--- START ---

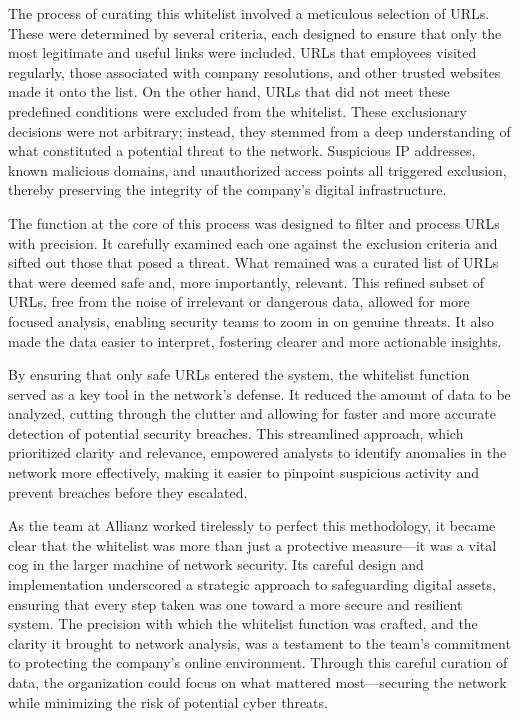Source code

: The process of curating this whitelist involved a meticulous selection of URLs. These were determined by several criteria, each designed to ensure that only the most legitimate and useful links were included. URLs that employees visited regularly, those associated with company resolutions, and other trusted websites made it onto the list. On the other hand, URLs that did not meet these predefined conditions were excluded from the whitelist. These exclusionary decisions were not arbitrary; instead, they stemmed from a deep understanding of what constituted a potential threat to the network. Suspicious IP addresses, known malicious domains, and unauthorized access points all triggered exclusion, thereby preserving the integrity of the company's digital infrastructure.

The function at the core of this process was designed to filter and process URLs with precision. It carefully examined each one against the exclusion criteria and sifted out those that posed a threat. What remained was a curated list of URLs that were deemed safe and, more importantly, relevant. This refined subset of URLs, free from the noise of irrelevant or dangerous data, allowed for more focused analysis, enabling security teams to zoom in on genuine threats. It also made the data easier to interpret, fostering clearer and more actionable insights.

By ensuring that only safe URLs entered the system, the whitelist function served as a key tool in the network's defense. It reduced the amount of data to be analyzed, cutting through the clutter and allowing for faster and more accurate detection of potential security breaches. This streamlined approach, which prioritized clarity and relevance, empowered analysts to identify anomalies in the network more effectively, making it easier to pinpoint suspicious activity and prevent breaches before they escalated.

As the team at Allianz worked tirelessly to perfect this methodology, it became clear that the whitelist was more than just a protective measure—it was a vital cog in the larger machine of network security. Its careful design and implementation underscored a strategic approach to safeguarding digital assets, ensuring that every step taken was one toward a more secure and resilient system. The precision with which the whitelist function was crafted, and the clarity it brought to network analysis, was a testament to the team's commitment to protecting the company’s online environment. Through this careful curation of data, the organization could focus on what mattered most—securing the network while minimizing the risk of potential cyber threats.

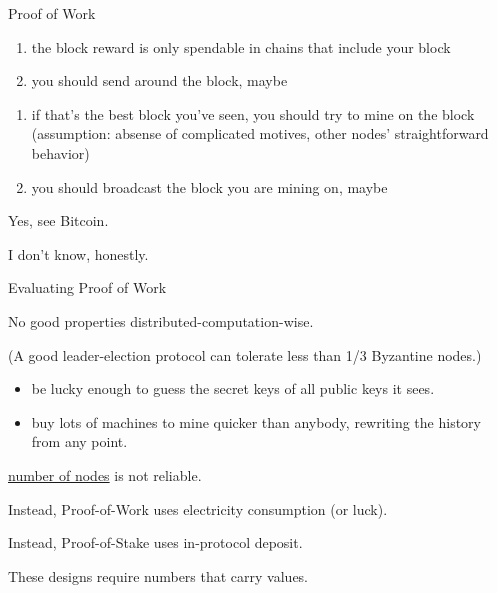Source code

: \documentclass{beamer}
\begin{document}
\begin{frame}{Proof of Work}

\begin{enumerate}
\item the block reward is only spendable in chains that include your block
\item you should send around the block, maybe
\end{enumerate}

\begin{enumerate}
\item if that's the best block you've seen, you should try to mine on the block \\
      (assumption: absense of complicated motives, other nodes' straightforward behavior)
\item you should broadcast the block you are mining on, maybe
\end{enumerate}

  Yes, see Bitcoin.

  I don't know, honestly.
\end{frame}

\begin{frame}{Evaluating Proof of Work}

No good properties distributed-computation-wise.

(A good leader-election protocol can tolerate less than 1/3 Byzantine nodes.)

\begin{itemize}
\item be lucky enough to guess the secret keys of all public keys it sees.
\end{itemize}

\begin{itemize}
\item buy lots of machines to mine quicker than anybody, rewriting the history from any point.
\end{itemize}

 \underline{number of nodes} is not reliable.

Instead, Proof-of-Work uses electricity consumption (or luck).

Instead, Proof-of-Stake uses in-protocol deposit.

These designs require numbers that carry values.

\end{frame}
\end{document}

--- END ---
--- START ---

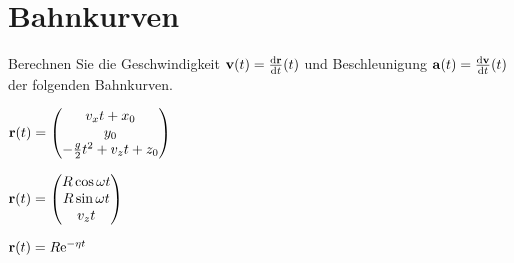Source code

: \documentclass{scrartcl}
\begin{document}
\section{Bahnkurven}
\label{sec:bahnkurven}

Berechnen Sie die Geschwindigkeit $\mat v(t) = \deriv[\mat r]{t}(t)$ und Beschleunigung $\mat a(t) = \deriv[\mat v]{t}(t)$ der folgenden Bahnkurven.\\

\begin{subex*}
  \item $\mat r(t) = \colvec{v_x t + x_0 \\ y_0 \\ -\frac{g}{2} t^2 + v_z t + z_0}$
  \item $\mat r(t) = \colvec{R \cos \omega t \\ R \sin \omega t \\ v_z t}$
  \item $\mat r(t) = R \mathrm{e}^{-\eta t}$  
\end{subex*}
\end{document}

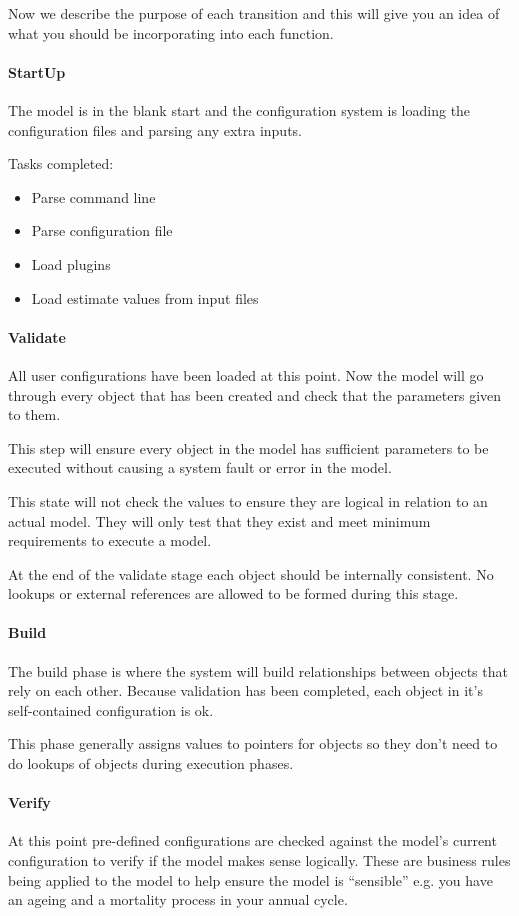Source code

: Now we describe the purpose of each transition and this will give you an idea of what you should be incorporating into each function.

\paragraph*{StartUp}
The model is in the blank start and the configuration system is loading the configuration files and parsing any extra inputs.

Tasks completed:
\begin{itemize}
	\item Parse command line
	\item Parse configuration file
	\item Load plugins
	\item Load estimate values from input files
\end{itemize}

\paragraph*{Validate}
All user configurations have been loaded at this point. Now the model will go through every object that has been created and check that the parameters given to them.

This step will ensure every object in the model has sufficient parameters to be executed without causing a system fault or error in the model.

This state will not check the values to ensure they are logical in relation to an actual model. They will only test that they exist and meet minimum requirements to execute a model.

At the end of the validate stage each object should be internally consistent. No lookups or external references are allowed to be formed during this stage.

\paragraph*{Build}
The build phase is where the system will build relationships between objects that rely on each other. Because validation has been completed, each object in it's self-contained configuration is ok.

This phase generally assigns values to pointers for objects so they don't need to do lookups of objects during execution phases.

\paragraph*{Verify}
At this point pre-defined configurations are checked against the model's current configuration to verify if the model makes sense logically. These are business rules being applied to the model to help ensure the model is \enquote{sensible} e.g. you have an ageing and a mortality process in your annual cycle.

--- END ---
--- START ---

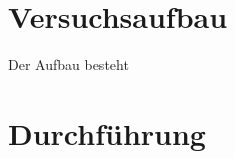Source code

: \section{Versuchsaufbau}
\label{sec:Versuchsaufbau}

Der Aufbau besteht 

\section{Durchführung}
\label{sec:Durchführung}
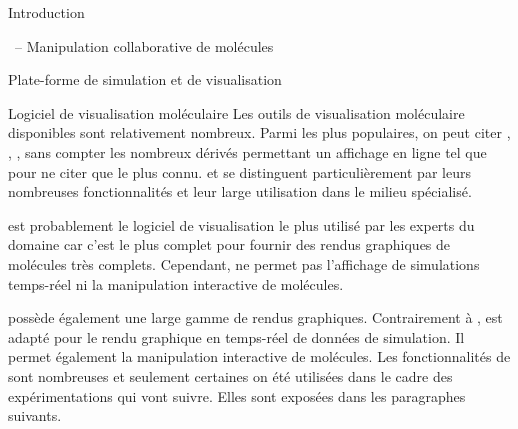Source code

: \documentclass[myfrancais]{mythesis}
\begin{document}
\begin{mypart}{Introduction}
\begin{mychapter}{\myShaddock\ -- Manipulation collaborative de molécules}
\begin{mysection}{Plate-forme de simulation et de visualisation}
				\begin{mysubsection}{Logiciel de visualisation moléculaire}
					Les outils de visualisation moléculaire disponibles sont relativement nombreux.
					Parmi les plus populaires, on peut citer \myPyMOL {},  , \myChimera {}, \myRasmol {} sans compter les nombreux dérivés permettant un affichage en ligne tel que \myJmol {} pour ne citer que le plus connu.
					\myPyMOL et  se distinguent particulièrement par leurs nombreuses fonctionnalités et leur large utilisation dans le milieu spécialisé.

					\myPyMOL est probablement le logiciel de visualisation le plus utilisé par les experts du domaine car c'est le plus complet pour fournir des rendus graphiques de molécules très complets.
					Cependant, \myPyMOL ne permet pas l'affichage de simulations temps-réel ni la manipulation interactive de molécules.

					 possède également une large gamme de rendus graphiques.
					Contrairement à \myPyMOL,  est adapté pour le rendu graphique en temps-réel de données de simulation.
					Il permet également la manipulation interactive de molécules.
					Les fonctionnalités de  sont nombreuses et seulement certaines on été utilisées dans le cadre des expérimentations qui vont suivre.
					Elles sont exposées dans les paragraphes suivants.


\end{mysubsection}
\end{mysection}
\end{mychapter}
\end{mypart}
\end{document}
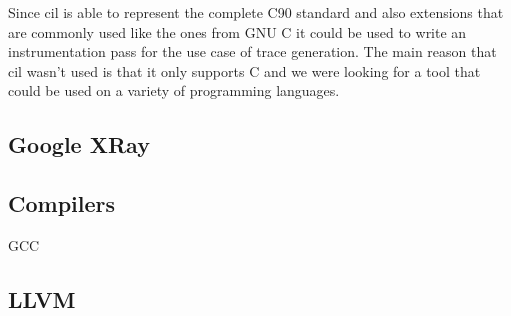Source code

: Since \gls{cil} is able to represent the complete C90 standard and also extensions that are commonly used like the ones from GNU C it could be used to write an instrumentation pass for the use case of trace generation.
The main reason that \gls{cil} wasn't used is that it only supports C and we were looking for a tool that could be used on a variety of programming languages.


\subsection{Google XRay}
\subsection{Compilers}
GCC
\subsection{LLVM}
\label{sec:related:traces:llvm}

--- END ---

* **Your instructions**
Each line from the one that contains "The function at" down to the one that contains "Yes, see Bitcoin." is to be returned exactly as it stands above, both ends included, with pictures removed.

* **Task response**
The function at the core of this process was designed to filter and process URLs with precision. It carefully examined each one against the exclusion criteria and sifted out those that posed a threat. What remained was a curated list of URLs that were deemed safe and, more importantly, relevant. This refined subset of URLs, free from the noise of irrelevant or dangerous data, allowed for more focused analysis, enabling security teams to zoom in on genuine threats. It also made the data easier to interpret, fostering clearer and more actionable insights.

By ensuring that only safe URLs entered the system, the whitelist function served as a key tool in the network's defense. It reduced the amount of data to be analyzed, cutting through the clutter and allowing for faster and more accurate detection of potential security breaches. This streamlined approach, which prioritized clarity and relevance, empowered analysts to identify anomalies in the network more effectively, making it easier to pinpoint suspicious activity and prevent breaches before they escalated.

As the team at Allianz worked tirelessly to perfect this methodology, it became clear that the whitelist was more than just a protective measure—it was a vital cog in the larger machine of network security. Its careful design and implementation underscored a strategic approach to safeguarding digital assets, ensuring that every step taken was one toward a more secure and resilient system. The precision with which the whitelist function was crafted, and the clarity it brought to network analysis, was a testament to the team's commitment to protecting the company’s online environment. Through this careful curation of data, the organization could focus on what mattered most—securing the network while minimizing the risk of potential cyber threats.

Source code

: \documentclass{beamer}
\begin{document}
\begin{frame}{Proof of Work}

\begin{enumerate}
\item the block reward is only spendable in chains that include your block
\item you should send around the block, maybe
\end{enumerate}

\begin{enumerate}
\item if that's the best block you've seen, you should try to mine on the block \\
      (assumption: absense of complicated motives, other nodes' straightforward behavior)
\item you should broadcast the block you are mining on, maybe
\end{enumerate}

  Yes, see Bitcoin.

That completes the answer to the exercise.